Notes With Names
The Gold and Silver Mine
By: Douglas Keefe
People have a habit of assigning nick names to things because of their appearance or use, and our currency has had its’ share of examples. Something I remember during the 1950’s and 1960’s was the reference to $2 bills as “race track money” because the bet on horses at race tracks was $2 per race and for the daily double. I remember working as a cashier in the ACME market during the summer in the early 1960’s, when the Atlantic City Race Track was in operation. I would receive more $2 bills in payment then any other time. And they were a pain in the neck because there were only slots in the cash registers for $1, $5, $10 and $20 bills (we didn’t take anything over a $20 bill back then), so the problem was where to put them, typically under the $1’s or $5’s.
Once the size or our currency went from large to small in 1928, the old, larger notes were given the nickname “horse blankets”. Some individual older notes were given names because of their appearance, for example the series 1923 $5 Silver Certificate featuring Abe Lincoln within a circle quickly became known as the “porthole note” because it looked like Abe was looking out of a porthole of a ship.

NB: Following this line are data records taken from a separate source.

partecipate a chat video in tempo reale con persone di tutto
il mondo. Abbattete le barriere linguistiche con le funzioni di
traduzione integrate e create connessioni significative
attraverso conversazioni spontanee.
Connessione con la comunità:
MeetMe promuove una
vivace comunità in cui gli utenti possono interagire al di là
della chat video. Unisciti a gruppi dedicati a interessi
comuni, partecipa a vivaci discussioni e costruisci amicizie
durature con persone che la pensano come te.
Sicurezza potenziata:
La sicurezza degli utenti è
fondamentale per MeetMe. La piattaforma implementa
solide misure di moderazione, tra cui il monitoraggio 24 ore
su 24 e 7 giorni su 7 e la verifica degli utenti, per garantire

There are others, but one I find interesting, which I just read a full description about, is the note called the “Tombstone note”. This is what I learned.
The office of vice president has been referred to as the Rodney Dangerfield of political posts, he gets no respect, but is expected to assume the position of president should the elected president die in office, resign or be removed from office. How often do you see Mike Pence, Trumps vice president out and about?

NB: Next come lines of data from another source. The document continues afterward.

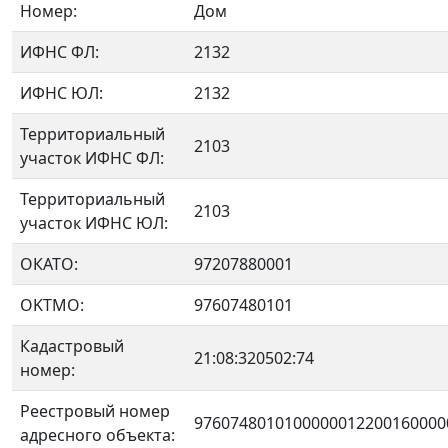
Номер:
Дом
ИФНС ФЛ:
2132
ИФНС ЮЛ:
2132
Территориальный
2103
участок ИФНС ФЛ:
Территориальный
2103
участок ИФНС ЮЛ:
ОКАТО:
97207880001
OKTMO:
97607480101
Кадастровый
21:08:320502:74
номер:
Реестровый номер
9760748010100000012200160000
адресного объекта:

A person whom you have never heard of, Thomas Hendricks, in addition to other offices he held, was a member of the house of the House of Representatives, a U.S Senator and governor of Indiana, and was selected to run as vice president on the Democrat ticket twice, first in 1876 with Samuel Tilden who lost to Republican Rutherford Hayes (Tilden won the popular vote but Hayes won the Electoral vote – sound familiar?).
He ran again as the vice president candidate in 1884 with Grover Cleveland and the second time was the charm. However, he only spent 8 months in office, suddenly dying on November 25, 1885.
At that time there was no mechanism to appoint a new vice president as does currently exist under the 25th Amendment to the Constitution.
The Bureau of Engraving and Printing was preparing a new $10 Silver Certificate and Hendricks was chosen to be pictured on the new bill. There has been a rule that no living person is to be depicted in our currency or coinage, so I guess since he was recently deceased, he was the choice to appear on the new note. The design was released to the public on the series 1886 $10 bill with a engraving of Hendricks framed with straight lines on the sides and bottom and a curved top, an uncanny if not deliberate resemblance of a tombstone. Hence the macabre nickname.
As with all currency from the 1800’s and early 1900’s this note is very popular with collectors and will start in price from $500 and up. Not bad for a “dead” issue.